START MATERIAL TO PROCESS
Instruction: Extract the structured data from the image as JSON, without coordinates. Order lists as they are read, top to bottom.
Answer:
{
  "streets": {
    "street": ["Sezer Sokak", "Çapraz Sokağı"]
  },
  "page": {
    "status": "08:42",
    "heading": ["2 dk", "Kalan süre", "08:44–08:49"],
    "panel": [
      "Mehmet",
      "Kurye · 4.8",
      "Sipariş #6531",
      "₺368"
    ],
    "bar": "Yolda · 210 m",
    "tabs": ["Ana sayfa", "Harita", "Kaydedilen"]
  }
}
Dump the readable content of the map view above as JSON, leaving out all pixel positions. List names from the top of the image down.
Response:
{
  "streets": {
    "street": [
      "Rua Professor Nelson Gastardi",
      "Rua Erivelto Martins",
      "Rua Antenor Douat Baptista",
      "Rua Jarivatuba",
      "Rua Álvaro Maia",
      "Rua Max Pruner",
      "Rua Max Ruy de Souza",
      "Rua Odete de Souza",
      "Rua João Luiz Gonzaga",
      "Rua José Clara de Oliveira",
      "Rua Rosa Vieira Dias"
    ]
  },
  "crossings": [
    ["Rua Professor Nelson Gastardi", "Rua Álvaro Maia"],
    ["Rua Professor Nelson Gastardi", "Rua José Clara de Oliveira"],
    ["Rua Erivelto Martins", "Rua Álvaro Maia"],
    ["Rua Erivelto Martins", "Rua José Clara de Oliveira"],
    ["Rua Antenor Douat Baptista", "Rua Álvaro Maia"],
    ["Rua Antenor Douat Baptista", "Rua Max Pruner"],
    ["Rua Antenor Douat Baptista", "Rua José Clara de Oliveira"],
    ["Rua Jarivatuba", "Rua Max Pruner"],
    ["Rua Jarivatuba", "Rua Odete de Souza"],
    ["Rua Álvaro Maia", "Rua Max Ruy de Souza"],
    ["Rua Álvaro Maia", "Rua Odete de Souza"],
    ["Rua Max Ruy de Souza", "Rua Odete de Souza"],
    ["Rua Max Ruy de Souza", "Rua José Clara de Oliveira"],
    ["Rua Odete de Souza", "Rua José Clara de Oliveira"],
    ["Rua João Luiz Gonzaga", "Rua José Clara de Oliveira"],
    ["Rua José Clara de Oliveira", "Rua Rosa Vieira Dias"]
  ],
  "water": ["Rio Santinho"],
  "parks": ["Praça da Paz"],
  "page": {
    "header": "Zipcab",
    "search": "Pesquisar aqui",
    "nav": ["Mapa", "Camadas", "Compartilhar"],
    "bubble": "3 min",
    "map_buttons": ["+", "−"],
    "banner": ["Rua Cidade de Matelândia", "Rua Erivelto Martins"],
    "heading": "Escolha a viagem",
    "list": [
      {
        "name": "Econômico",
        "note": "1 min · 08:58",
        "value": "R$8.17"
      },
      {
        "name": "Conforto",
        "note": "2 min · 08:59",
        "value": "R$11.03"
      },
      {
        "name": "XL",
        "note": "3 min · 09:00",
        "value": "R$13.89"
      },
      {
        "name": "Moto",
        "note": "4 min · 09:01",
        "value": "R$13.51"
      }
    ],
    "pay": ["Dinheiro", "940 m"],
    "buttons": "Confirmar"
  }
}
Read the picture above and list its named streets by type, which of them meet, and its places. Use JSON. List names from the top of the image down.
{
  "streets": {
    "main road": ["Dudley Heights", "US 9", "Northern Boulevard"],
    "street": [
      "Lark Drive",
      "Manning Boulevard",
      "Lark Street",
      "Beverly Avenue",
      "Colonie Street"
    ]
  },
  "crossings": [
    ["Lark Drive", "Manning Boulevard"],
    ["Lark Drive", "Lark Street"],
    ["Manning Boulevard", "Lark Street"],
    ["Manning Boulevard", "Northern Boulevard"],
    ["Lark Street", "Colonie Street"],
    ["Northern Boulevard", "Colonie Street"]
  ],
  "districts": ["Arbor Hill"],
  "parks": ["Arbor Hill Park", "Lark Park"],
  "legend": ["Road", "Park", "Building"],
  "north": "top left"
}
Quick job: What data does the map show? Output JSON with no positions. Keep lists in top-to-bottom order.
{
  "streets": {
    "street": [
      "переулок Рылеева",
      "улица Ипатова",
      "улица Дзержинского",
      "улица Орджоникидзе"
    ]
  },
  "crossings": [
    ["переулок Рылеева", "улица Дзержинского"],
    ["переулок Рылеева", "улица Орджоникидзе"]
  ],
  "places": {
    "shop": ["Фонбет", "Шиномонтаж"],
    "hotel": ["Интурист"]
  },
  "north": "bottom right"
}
END MATERIAL TO PROCESS
WORK INSTRUCTIONS: Every line in the records above that has "names" counts once. Give the total and nothing else.

YOUR SOLUTION: 2